_Exercise data:_

● ● ●

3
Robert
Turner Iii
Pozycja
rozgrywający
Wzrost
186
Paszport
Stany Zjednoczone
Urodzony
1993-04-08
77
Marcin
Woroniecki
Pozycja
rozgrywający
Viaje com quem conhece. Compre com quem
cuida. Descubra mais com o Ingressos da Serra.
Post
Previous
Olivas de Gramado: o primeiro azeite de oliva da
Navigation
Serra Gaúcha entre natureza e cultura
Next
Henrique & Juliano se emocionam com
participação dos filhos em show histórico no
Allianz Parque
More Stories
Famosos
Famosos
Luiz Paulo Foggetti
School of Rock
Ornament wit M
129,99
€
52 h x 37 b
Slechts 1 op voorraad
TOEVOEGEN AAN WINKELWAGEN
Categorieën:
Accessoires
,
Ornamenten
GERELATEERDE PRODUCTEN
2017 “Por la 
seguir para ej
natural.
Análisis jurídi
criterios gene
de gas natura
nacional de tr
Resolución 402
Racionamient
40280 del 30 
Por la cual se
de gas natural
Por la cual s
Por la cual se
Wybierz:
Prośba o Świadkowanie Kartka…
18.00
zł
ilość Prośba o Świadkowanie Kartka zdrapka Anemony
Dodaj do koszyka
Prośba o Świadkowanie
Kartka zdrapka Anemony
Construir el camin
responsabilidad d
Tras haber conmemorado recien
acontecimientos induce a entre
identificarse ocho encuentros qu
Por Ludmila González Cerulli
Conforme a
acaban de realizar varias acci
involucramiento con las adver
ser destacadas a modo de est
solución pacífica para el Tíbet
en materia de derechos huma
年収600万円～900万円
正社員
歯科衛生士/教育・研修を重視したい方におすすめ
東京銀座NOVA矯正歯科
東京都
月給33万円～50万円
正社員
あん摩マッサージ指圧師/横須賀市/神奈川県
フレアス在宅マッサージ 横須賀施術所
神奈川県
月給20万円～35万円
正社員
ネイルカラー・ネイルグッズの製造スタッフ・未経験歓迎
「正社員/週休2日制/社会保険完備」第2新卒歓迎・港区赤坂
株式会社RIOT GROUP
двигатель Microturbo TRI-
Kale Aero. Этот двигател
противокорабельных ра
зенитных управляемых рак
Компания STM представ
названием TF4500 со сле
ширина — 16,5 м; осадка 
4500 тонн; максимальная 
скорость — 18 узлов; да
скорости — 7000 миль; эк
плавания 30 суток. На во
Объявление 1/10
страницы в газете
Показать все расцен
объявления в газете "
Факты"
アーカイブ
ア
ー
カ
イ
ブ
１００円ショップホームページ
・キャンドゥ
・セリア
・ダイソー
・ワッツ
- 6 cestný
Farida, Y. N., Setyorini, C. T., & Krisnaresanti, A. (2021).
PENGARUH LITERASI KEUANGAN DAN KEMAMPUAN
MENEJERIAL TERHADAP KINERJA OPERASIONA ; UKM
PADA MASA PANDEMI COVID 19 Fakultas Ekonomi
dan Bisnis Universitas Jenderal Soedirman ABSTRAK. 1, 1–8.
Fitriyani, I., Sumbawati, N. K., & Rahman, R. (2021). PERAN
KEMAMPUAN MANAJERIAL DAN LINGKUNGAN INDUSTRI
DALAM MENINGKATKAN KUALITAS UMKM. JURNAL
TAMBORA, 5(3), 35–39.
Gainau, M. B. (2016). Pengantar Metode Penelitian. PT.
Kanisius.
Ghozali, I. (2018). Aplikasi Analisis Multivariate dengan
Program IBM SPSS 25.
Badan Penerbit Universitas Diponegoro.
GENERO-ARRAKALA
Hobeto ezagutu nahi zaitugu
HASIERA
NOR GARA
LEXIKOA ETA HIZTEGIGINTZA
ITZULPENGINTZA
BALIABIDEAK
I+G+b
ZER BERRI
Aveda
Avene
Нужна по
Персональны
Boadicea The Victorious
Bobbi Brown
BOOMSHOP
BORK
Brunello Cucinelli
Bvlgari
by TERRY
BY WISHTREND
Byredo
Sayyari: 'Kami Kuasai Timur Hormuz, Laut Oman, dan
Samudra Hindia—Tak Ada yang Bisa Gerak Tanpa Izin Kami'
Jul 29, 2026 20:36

● ● ●

_Exercise:_
All of the records above are to be returned exactly as they stand.

_Exercise output:_
3
Robert
Turner Iii
Pozycja
rozgrywający
Wzrost
186
Paszport
Stany Zjednoczone
Urodzony
1993-04-08
77
Marcin
Woroniecki
Pozycja
rozgrywający
Viaje com quem conhece. Compre com quem
cuida. Descubra mais com o Ingressos da Serra.
Post
Previous
Olivas de Gramado: o primeiro azeite de oliva da
Navigation
Serra Gaúcha entre natureza e cultura
Next
Henrique & Juliano se emocionam com
participação dos filhos em show histórico no
Allianz Parque
More Stories
Famosos
Famosos
Luiz Paulo Foggetti
School of Rock
Ornament wit M
129,99
€
52 h x 37 b
Slechts 1 op voorraad
TOEVOEGEN AAN WINKELWAGEN
Categorieën:
Accessoires
,
Ornamenten
GERELATEERDE PRODUCTEN
2017 “Por la 
seguir para ej
natural.
Análisis jurídi
criterios gene
de gas natura
nacional de tr
Resolución 402
Racionamient
40280 del 30 
Por la cual se
de gas natural
Por la cual s
Por la cual se
Wybierz:
Prośba o Świadkowanie Kartka…
18.00
zł
ilość Prośba o Świadkowanie Kartka zdrapka Anemony
Dodaj do koszyka
Prośba o Świadkowanie
Kartka zdrapka Anemony
Construir el camin
responsabilidad d
Tras haber conmemorado recien
acontecimientos induce a entre
identificarse ocho encuentros qu
Por Ludmila González Cerulli
Conforme a
acaban de realizar varias acci
involucramiento con las adver
ser destacadas a modo de est
solución pacífica para el Tíbet
en materia de derechos huma
年収600万円～900万円
正社員
歯科衛生士/教育・研修を重視したい方におすすめ
東京銀座NOVA矯正歯科
東京都
月給33万円～50万円
正社員
あん摩マッサージ指圧師/横須賀市/神奈川県
フレアス在宅マッサージ 横須賀施術所
神奈川県
月給20万円～35万円
正社員
ネイルカラー・ネイルグッズの製造スタッフ・未経験歓迎
「正社員/週休2日制/社会保険完備」第2新卒歓迎・港区赤坂
株式会社RIOT GROUP
двигатель Microturbo TRI-
Kale Aero. Этот двигател
противокорабельных ра
зенитных управляемых рак
Компания STM представ
названием TF4500 со сле
ширина — 16,5 м; осадка 
4500 тонн; максимальная 
скорость — 18 узлов; да
скорости — 7000 миль; эк
плавания 30 суток. На во
Объявление 1/10
страницы в газете
Показать все расцен
объявления в газете "
Факты"
アーカイブ
ア
ー
カ
イ
ブ
１００円ショップホームページ
・キャンドゥ
・セリア
・ダイソー
・ワッツ
- 6 cestný
Farida, Y. N., Setyorini, C. T., & Krisnaresanti, A. (2021).
PENGARUH LITERASI KEUANGAN DAN KEMAMPUAN
MENEJERIAL TERHADAP KINERJA OPERASIONA ; UKM
PADA MASA PANDEMI COVID 19 Fakultas Ekonomi
dan Bisnis Universitas Jenderal Soedirman ABSTRAK. 1, 1–8.
Fitriyani, I., Sumbawati, N. K., & Rahman, R. (2021). PERAN
KEMAMPUAN MANAJERIAL DAN LINGKUNGAN INDUSTRI
DALAM MENINGKATKAN KUALITAS UMKM. JURNAL
TAMBORA, 5(3), 35–39.
Gainau, M. B. (2016). Pengantar Metode Penelitian. PT.
Kanisius.
Ghozali, I. (2018). Aplikasi Analisis Multivariate dengan
Program IBM SPSS 25.
Badan Penerbit Universitas Diponegoro.
GENERO-ARRAKALA
Hobeto ezagutu nahi zaitugu
HASIERA
NOR GARA
LEXIKOA ETA HIZTEGIGINTZA
ITZULPENGINTZA
BALIABIDEAK
I+G+b
ZER BERRI
Aveda
Avene
Нужна по
Персональны
Boadicea The Victorious
Bobbi Brown
BOOMSHOP
BORK
Brunello Cucinelli
Bvlgari
by TERRY
BY WISHTREND
Byredo
Sayyari: 'Kami Kuasai Timur Hormuz, Laut Oman, dan
Samudra Hindia—Tak Ada yang Bisa Gerak Tanpa Izin Kami'
Jul 29, 2026 20:36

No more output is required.